*** DATA RECORDS

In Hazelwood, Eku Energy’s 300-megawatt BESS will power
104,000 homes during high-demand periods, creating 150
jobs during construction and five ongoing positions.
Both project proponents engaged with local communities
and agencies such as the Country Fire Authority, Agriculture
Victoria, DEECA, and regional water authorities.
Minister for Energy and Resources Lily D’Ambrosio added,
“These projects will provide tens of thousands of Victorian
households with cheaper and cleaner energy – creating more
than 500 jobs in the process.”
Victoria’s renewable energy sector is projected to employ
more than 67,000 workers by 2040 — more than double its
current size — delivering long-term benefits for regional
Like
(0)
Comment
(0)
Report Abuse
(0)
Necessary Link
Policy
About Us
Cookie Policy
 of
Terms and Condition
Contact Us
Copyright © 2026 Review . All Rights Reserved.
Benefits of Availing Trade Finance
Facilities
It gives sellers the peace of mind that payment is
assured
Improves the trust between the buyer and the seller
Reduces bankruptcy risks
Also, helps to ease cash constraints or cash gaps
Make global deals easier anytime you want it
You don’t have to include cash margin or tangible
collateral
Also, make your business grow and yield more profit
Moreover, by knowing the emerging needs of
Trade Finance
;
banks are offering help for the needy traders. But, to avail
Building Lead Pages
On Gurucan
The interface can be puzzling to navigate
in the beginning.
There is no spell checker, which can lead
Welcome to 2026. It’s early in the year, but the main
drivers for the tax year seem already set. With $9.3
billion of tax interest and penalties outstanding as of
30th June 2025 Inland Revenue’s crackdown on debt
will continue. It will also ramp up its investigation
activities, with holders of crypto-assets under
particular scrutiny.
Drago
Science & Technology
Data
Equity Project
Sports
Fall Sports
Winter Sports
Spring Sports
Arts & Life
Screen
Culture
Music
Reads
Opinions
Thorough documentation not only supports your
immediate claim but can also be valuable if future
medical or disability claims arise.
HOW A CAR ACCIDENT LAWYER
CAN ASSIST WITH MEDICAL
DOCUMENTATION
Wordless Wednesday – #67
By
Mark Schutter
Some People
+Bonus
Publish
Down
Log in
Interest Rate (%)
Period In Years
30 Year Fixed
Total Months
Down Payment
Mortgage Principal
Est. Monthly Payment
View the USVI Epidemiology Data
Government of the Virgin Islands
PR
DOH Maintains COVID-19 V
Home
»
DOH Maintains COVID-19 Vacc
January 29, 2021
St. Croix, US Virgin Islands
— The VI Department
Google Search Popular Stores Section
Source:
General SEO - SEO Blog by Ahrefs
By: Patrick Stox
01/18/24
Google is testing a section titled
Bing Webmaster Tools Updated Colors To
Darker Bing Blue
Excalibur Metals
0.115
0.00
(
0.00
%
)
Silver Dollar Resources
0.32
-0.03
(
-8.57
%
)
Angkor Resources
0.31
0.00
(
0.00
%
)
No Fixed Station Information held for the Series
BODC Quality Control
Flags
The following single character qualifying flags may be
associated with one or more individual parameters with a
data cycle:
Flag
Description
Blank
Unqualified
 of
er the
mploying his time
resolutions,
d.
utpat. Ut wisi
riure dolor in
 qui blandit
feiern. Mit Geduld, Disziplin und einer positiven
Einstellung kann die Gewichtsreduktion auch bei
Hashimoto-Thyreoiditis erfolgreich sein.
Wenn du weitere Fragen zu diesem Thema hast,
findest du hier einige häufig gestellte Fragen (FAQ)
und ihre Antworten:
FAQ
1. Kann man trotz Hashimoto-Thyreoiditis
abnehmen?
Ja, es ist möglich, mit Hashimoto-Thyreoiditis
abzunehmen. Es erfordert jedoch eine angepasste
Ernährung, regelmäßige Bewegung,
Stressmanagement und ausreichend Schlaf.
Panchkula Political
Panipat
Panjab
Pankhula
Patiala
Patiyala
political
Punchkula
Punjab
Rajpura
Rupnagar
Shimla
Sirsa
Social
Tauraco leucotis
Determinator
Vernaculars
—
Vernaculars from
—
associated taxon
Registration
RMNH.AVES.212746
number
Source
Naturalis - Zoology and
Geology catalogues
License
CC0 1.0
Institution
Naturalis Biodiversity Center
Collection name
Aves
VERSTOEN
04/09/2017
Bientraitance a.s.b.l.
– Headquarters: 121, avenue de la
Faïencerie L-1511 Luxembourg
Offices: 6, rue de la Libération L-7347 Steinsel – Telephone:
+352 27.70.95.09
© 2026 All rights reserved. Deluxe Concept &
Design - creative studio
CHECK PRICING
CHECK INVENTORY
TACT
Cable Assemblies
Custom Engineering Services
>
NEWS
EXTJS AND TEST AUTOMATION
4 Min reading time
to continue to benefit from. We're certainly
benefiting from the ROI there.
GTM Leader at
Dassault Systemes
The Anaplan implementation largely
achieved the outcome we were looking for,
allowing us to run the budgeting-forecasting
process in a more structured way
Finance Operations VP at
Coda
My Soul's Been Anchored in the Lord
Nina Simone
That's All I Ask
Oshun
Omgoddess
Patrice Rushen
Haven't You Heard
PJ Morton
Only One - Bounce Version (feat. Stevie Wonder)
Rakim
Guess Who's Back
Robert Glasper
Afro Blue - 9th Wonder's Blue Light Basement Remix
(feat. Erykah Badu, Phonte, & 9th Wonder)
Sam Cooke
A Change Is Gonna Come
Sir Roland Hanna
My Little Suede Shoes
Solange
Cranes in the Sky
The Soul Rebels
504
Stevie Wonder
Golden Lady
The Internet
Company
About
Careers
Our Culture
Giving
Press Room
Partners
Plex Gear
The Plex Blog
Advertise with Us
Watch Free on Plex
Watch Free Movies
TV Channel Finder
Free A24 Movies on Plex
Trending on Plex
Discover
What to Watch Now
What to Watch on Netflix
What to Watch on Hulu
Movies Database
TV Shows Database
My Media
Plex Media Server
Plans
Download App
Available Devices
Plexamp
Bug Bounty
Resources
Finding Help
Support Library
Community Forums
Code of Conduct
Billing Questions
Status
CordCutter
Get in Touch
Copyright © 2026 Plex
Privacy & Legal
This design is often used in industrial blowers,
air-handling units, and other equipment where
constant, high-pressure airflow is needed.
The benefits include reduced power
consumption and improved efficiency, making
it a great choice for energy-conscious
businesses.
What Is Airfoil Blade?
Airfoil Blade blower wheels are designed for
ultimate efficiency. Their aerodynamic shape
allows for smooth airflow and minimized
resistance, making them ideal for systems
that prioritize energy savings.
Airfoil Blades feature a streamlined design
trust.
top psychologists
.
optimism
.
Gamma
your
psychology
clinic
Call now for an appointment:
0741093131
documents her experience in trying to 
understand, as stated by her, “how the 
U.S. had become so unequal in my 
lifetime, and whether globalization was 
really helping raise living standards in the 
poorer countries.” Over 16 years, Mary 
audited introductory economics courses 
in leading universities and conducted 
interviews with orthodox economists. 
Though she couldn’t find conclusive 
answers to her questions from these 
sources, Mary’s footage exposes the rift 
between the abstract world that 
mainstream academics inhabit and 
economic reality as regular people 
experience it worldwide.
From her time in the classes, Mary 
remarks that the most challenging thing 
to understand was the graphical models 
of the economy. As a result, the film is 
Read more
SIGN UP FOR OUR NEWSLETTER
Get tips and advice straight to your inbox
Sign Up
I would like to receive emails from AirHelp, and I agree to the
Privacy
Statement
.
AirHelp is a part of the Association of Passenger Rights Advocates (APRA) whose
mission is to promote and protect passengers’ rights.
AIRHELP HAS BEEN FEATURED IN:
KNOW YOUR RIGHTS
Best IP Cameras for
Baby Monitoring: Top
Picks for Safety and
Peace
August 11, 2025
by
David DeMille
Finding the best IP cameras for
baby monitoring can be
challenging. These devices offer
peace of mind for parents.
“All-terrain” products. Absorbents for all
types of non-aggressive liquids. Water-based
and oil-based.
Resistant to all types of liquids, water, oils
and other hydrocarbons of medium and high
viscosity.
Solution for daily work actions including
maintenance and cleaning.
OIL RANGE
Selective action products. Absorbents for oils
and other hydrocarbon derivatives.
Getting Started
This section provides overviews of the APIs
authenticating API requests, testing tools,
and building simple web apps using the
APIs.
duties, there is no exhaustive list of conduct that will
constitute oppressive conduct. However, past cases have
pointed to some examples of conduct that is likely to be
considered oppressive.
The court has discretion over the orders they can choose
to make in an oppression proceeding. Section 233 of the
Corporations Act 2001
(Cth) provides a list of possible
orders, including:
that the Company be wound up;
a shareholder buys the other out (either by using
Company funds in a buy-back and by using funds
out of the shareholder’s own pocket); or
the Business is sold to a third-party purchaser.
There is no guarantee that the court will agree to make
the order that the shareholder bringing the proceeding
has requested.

******

» **DESCRIPTION OF THE TASK**: Each line of the entries holding the string "oppressive" should be found and copied.

» **ANSWER SPACE**:
constitute oppressive conduct. However, past cases have
considered oppressive.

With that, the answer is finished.